(Activity) Reproduce exactly the lines below from the one containing "Per listed object, output" through the one containing "2. plastic container at [497, 209, 582, 329]", including both, and nothing else.

(The data)
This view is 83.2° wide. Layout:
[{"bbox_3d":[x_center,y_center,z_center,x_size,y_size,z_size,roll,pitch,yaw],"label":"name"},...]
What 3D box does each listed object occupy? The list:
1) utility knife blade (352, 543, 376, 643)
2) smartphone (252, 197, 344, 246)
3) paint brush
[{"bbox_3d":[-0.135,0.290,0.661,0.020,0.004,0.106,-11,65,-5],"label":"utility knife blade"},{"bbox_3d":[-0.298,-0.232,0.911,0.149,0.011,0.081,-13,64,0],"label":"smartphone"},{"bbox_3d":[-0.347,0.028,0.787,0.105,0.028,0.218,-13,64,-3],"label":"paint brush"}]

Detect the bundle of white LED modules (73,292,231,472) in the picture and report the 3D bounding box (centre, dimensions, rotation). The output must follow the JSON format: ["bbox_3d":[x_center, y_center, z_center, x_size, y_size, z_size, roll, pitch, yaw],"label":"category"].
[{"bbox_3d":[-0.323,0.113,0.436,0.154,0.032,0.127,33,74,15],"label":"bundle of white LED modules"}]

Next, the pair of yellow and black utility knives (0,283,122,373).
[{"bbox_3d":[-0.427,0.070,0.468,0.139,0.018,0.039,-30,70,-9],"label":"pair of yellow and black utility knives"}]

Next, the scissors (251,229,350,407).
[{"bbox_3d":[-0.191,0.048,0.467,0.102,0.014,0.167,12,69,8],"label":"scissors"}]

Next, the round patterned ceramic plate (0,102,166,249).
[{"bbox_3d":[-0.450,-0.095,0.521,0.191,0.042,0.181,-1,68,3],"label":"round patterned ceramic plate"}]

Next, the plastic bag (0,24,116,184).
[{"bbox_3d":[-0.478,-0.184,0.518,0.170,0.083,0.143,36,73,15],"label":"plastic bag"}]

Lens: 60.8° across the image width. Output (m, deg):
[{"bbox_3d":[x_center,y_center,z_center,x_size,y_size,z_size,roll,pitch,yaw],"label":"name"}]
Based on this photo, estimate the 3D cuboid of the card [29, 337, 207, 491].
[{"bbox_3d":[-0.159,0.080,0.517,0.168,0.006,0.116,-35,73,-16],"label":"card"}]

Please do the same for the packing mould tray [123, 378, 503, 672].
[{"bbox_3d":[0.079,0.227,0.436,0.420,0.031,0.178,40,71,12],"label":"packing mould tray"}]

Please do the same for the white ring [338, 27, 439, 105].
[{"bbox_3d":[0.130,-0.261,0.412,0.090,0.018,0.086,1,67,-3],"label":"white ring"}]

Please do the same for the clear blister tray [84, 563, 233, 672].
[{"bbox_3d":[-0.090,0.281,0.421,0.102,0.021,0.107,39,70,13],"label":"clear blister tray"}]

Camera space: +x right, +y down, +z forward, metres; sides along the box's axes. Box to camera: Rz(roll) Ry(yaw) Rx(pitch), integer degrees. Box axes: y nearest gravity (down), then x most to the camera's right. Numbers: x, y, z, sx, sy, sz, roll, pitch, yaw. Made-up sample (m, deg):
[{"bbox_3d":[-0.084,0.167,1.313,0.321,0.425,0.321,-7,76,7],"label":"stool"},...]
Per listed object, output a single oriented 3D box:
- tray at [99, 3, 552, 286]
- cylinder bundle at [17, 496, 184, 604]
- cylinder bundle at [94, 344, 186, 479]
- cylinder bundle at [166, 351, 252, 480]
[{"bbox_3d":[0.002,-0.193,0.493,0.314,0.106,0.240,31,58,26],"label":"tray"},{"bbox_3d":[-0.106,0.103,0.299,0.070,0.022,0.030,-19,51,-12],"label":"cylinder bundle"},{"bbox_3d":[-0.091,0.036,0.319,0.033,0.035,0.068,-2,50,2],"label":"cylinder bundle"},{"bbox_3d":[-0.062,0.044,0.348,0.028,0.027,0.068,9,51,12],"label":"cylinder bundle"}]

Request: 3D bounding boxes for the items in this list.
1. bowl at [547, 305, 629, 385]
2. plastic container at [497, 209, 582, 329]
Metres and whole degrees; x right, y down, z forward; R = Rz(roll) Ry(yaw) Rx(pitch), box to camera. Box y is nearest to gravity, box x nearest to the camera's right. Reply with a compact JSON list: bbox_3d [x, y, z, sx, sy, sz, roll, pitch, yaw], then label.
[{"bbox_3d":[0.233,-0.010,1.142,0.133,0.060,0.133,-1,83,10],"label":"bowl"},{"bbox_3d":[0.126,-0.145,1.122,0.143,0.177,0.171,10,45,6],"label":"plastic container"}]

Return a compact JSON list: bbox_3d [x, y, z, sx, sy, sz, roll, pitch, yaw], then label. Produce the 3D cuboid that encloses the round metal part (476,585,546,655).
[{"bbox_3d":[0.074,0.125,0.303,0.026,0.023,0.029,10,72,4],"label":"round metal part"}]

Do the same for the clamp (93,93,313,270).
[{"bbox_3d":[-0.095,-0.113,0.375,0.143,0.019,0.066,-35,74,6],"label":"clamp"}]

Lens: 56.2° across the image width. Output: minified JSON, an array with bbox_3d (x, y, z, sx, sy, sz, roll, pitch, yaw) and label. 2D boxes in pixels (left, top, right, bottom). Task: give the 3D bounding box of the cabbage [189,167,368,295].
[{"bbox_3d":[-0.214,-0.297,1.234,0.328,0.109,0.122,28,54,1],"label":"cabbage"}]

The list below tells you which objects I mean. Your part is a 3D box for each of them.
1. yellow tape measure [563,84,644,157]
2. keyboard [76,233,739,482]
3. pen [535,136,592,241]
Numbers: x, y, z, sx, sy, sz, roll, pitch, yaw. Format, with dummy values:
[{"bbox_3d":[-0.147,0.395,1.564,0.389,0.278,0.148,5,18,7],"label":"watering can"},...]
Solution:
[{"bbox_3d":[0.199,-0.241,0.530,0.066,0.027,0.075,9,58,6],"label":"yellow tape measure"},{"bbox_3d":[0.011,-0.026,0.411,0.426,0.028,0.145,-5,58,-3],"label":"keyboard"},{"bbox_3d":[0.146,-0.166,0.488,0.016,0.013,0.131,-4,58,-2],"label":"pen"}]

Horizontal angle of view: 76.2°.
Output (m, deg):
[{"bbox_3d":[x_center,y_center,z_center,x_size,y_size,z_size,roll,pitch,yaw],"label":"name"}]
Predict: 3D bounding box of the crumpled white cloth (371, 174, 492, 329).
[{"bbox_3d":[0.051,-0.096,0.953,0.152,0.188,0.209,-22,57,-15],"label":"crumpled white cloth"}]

(Finished exercise)
Per listed object, output a single oriented 3D box:
- tray at [99, 3, 552, 286]
- cylinder bundle at [17, 496, 184, 604]
- cylinder bundle at [94, 344, 186, 479]
- cylinder bundle at [166, 351, 252, 480]
[{"bbox_3d":[0.002,-0.193,0.493,0.314,0.106,0.240,31,58,26],"label":"tray"},{"bbox_3d":[-0.106,0.103,0.299,0.070,0.022,0.030,-19,51,-12],"label":"cylinder bundle"},{"bbox_3d":[-0.091,0.036,0.319,0.033,0.035,0.068,-2,50,2],"label":"cylinder bundle"},{"bbox_3d":[-0.062,0.044,0.348,0.028,0.027,0.068,9,51,12],"label":"cylinder bundle"}]

Request: 3D bounding boxes for the items in this list.
1. bowl at [547, 305, 629, 385]
2. plastic container at [497, 209, 582, 329]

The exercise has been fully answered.